The number of ratings on WeRateDogs has had a general downward trend by month since the account was first started, going from a peak of almost 300 tweets in one month down to around 50 in the latest months. There was a sharp decline only a few months after the account was created. However, this does not necessarily mean that the number of overall posts by the account has decreased, as my analysis only focused on original content with images. It is possible that the account has focused on other areas of content, such as retweets, videos, and interactions with followers. 

![monthly_tweet_count](graphs/Tweet%20posts%20by%20Month.png)

**Question 2: What is the monthly trend of interactions with WeRateDogs's posts?**
I define "interactions" = total retweets + favorites. 

There has been a steady upward trend in the average retweets and favorites since the account was first started, going from almost no interaction to around 35,000 retweets and favorites per post in the latest months. This trend is encouraging given that the account's original purpose was to post images with ratings.

![monthly_interactions](graphs/Average%20interactions%20per%20tweet.png)

**Question 3: What are the most popular dog breeds based on number of posts, interactions by Twitter users, and ratings?**

Here are the most popular dog breeds by the number of posts. 

![top_10_by_count](graphs/Most%20popular%20dog%20breeds%20by%20tweet%20counts.png)
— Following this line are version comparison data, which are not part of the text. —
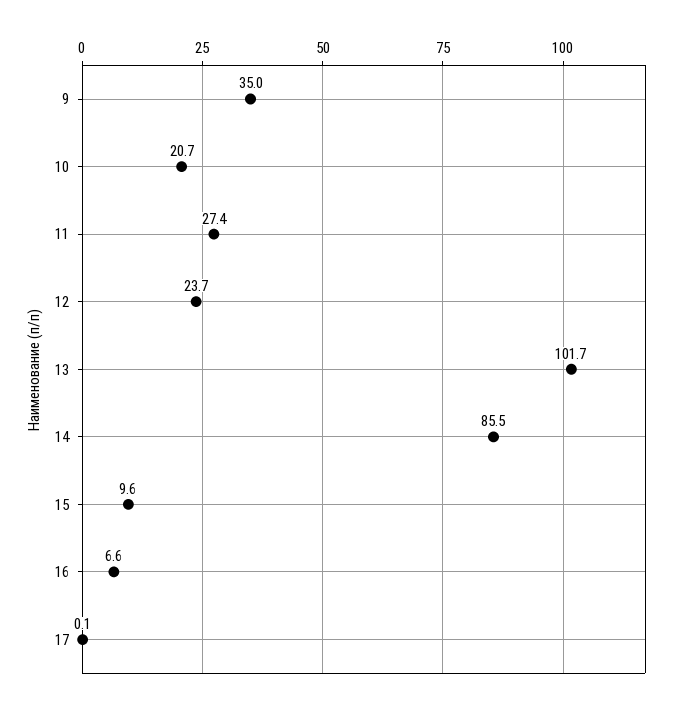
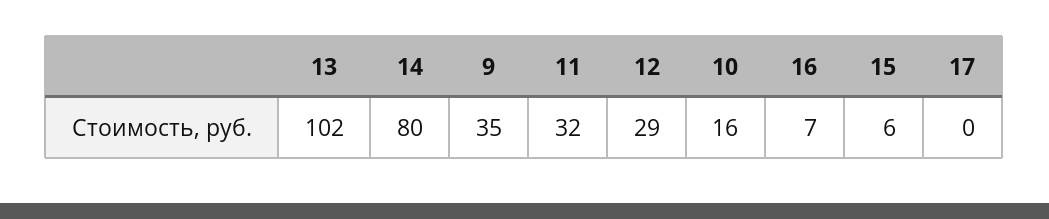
  {
    "9": 35,
-   "10": 20.7,
+   "10": 16,
-   "11": 27.4,
+   "11": 32,
-   "12": 23.7,
+   "12": 29,
    "13": 101.7,
-   "14": 85.5,
+   "14": 80,
-   "15": 9.6,
+   "15": 6,
    "16": 6.6,
    "17": 0.1
  }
Golden retrievers are by far the most commonly rated breed, followed by labrador, pembrokes and chihuahua

![top_10_by_interactions](graphs/Most%20popular%20dog%20breeds%20by%20average%20interactions.png)

Saluki, afghan hound and french bulldog are breeds that often received highest number of interactions on average.

![top_10_by_rating](graphs/Most%20popular%20dog%20breeds%20by%20average%20ratings.png)

Not much different between the top 10 dog breeds by average ratings, which brings me to the 4th questions:

**Question 4: Is there any correlation between WeRateDogs's ratings and the interactions by Twitter users?**

There appears to be a positive correlation. I check for **Pearson correlation coefficient** to see how strong this correlation. r=0.48 -> the correlation is moderately positive, with the very low p-value (<<0.05) indicates that the correlation is statistically significant

![scatter_by_breed](graphs/Average%20interactions%20vs.%20ratings%20by%20breed.png)